ASSIGNED TASK: Once the images are set aside, return every entry exactly.

TASK INPUT:
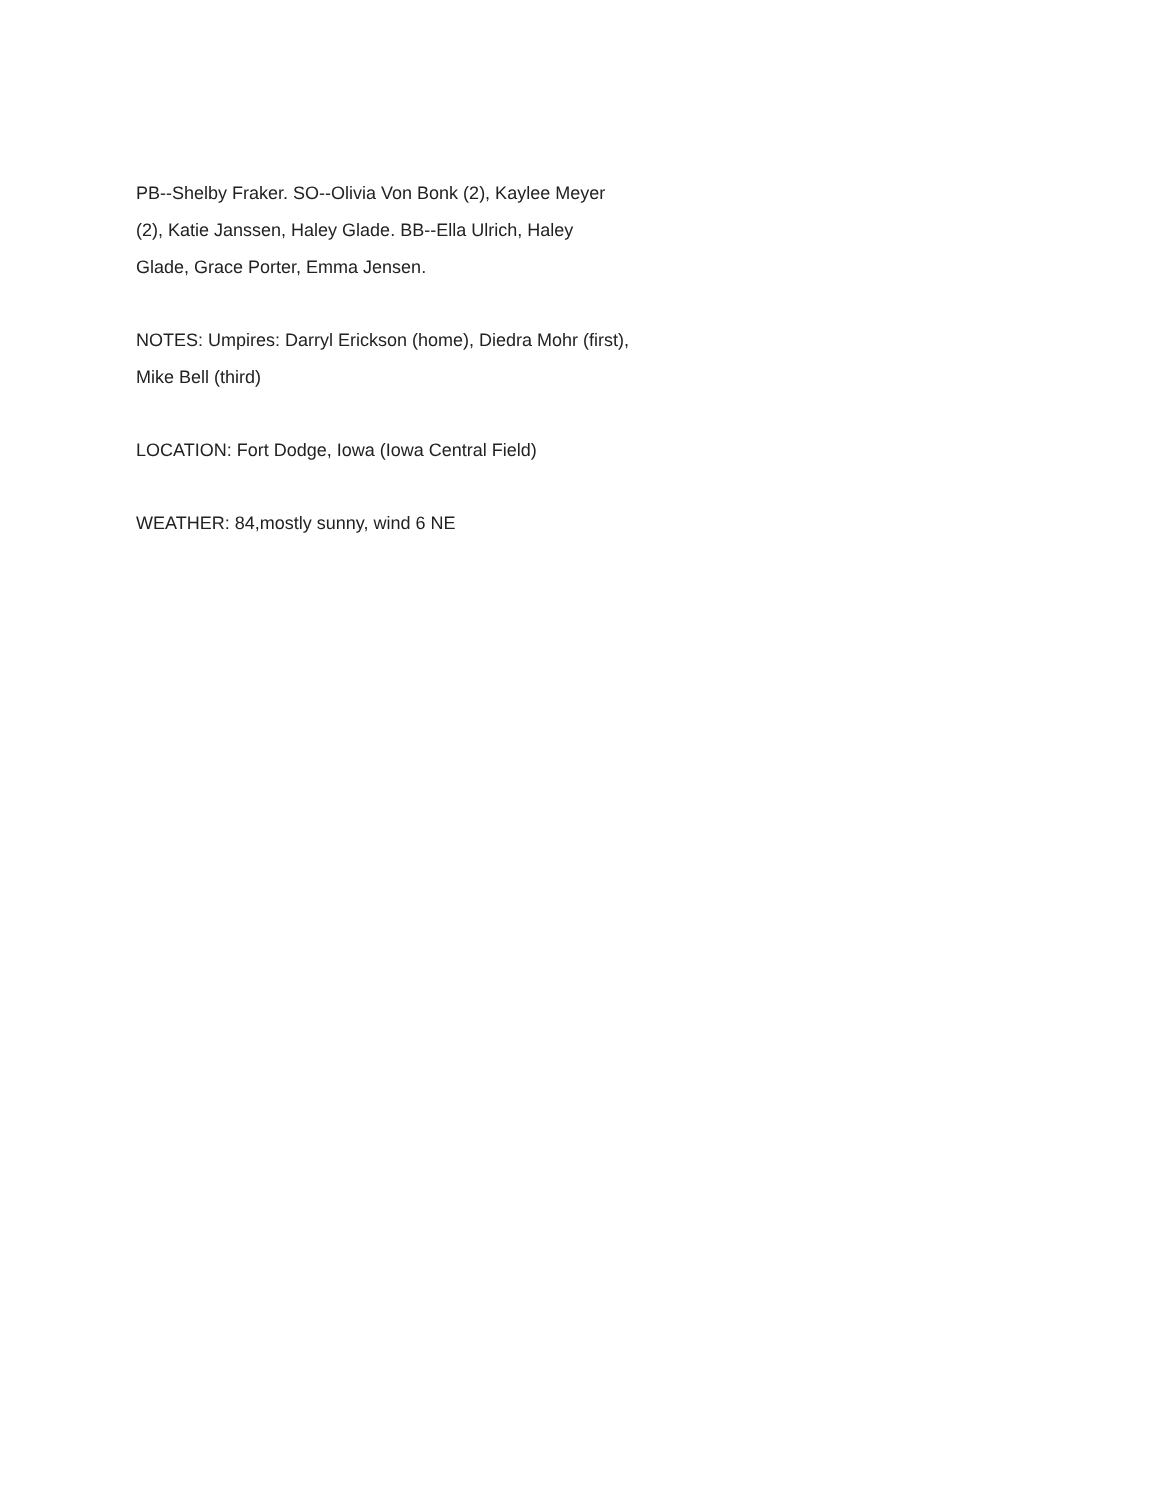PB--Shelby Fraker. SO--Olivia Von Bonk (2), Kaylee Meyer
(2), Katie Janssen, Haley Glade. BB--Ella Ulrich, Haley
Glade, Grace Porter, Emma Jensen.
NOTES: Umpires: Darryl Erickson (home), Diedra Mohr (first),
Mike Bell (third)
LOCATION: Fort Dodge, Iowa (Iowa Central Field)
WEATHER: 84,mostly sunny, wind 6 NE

RESULT OF THE EXERCISE:
PB--Shelby Fraker. SO--Olivia Von Bonk (2), Kaylee Meyer
(2), Katie Janssen, Haley Glade. BB--Ella Ulrich, Haley
Glade, Grace Porter, Emma Jensen.
NOTES: Umpires: Darryl Erickson (home), Diedra Mohr (first),
Mike Bell (third)
LOCATION: Fort Dodge, Iowa (Iowa Central Field)
WEATHER: 84,mostly sunny, wind 6 NE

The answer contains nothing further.